MR WHITECROSS (continuing):

called for that ruling. Now we seem to have developed a technique to get around your ruling. You move an amendment to add words to the end of the motion and then you use standing order 133 to delete the original words of the motion. The result is that you end up with a completely different motion being passed by the Assembly.

Mr Speaker, surely standing order 133 is not intended to allow us to separate the two parts of the motion so that we can vote a second time on an amendment we have just passed and so that we can delete the entire substantive text of the original motion moved by Ms McRae. The benefit of standing order 133 is obvious to all members. It is a way to avoid voting on a series of technical amendments. It allows you to say, "I want to separate paragraph 2 and I want to separate paragraph 3 so that we can vote on each separately".

Mr Speaker, if you allow this course to be followed here, you will be allowing a procedural device whereby we end up voting a second time on an amendment we have just passed and voting on a question to delete all the words of the original motion moved by Ms McRae. If Mr Moore does not like Ms McRae's motion, I suggest that the solution to his problem is to vote against the motion and to move another motion, rather than going through this device of adding some new words to the end and then deleting all the substantive words of the original motion.

MR HUMPHRIES (Attorney-General) (11.43): Mr Speaker, I understand what Mr Whitecross is saying. Superficially, what he says has some attraction, but the problem with what he proposes is that I do not understand how standing order 133 can be used other than in the way in which Mr Moore is proposing to use it. If Mr Whitecross is saying that you cannot use standing order 133 if by separating a question you separate an amendment from the original motion, let me say that that does not appear on the face of the standing orders to be their intention and it could produce anomalous results in other cases.

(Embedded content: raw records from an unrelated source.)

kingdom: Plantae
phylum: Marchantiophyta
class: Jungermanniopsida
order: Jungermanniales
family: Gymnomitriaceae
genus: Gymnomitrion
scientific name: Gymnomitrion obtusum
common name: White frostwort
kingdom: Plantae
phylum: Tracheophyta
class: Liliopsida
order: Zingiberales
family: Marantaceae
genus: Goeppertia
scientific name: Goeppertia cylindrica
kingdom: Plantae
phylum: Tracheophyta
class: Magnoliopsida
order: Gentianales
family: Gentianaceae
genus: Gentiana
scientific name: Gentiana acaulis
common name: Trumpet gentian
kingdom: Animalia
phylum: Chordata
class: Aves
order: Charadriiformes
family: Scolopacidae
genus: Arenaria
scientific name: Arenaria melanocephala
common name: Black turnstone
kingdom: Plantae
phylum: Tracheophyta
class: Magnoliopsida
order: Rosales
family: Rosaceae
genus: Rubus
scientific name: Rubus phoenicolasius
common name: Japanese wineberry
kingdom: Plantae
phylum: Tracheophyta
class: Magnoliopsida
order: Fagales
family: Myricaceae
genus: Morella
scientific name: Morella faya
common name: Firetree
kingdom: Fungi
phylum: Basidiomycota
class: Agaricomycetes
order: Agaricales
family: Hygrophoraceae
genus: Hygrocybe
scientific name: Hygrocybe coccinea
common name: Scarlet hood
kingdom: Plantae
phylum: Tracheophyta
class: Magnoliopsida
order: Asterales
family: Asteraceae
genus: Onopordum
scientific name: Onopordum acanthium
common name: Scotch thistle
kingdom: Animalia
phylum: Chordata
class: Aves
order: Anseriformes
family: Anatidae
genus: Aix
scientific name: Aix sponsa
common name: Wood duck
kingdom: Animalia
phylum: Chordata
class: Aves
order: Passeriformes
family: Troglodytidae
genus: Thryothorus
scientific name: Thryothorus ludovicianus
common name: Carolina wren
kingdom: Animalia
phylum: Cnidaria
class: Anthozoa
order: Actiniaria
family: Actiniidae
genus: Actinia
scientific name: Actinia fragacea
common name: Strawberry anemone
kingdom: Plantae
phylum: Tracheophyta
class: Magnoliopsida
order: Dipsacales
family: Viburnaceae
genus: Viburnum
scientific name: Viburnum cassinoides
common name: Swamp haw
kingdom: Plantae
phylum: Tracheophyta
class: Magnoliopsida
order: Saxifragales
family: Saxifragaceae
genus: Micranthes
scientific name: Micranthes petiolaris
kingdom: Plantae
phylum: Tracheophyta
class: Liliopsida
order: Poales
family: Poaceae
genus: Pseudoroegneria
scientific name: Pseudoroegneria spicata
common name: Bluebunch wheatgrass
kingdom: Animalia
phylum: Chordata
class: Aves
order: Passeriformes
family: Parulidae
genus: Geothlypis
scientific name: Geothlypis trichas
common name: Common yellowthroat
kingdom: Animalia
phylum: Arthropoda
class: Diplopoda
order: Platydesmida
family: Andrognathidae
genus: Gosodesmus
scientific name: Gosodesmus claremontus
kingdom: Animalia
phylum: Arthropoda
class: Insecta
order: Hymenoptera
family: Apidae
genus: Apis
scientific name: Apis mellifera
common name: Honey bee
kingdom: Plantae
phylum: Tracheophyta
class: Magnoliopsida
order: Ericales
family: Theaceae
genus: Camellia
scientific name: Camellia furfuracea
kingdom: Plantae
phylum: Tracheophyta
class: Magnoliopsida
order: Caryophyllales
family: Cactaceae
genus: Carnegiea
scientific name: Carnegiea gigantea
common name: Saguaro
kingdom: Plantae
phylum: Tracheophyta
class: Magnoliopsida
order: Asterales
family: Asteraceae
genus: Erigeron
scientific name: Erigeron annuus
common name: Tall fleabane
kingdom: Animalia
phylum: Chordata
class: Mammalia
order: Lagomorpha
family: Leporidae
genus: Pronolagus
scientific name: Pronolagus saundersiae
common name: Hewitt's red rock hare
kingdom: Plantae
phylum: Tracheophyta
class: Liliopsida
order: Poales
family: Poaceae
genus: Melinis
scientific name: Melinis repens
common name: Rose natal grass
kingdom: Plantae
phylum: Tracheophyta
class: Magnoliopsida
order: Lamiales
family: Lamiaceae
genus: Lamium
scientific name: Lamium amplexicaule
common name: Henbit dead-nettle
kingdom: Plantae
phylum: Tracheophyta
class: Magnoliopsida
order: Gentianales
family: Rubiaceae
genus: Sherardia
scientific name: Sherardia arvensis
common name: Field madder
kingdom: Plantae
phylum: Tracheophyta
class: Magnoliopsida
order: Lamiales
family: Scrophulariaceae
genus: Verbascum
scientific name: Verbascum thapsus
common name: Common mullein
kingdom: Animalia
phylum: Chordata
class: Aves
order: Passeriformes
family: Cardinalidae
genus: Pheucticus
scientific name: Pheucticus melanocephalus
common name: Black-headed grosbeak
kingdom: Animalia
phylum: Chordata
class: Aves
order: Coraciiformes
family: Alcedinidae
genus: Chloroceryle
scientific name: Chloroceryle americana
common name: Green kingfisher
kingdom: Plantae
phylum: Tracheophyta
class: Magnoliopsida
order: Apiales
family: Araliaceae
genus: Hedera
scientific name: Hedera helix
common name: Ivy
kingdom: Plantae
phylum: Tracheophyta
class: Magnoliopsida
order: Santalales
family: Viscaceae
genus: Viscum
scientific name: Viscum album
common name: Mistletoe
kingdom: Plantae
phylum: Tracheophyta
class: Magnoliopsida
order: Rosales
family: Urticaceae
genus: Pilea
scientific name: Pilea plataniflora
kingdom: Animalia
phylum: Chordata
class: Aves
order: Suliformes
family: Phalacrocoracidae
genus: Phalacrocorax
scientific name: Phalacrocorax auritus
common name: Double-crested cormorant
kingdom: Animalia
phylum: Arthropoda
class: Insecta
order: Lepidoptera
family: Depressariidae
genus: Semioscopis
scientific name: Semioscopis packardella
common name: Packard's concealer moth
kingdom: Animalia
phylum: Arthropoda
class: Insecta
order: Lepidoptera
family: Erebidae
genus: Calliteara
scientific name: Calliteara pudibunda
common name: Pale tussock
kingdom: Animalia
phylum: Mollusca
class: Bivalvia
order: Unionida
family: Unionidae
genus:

It is entirely possible that some members might feel it is appropriate to have a separate vote on two issues or might feel differently about a motion once it has been amended by the addition of certain words. Obviously, one member at least feels that they can support the second half but not the first half. They, obviously, cannot support only one half or the other half unless the motion is separated under standing order 133. That is what the standing order is for - to separate motions into two or more parts.

Ms Follett: Not once they have been passed. That is the problem.

MR HUMPHRIES: It does not say that in the standing orders. With respect, I do not know the logic in saying that this standing order operates only before a motion is amended or does not operate when a particular course of events has occurred. I can see the point Mr Whitecross is making, but I think he is stuck with the clear provisions of standing order 133.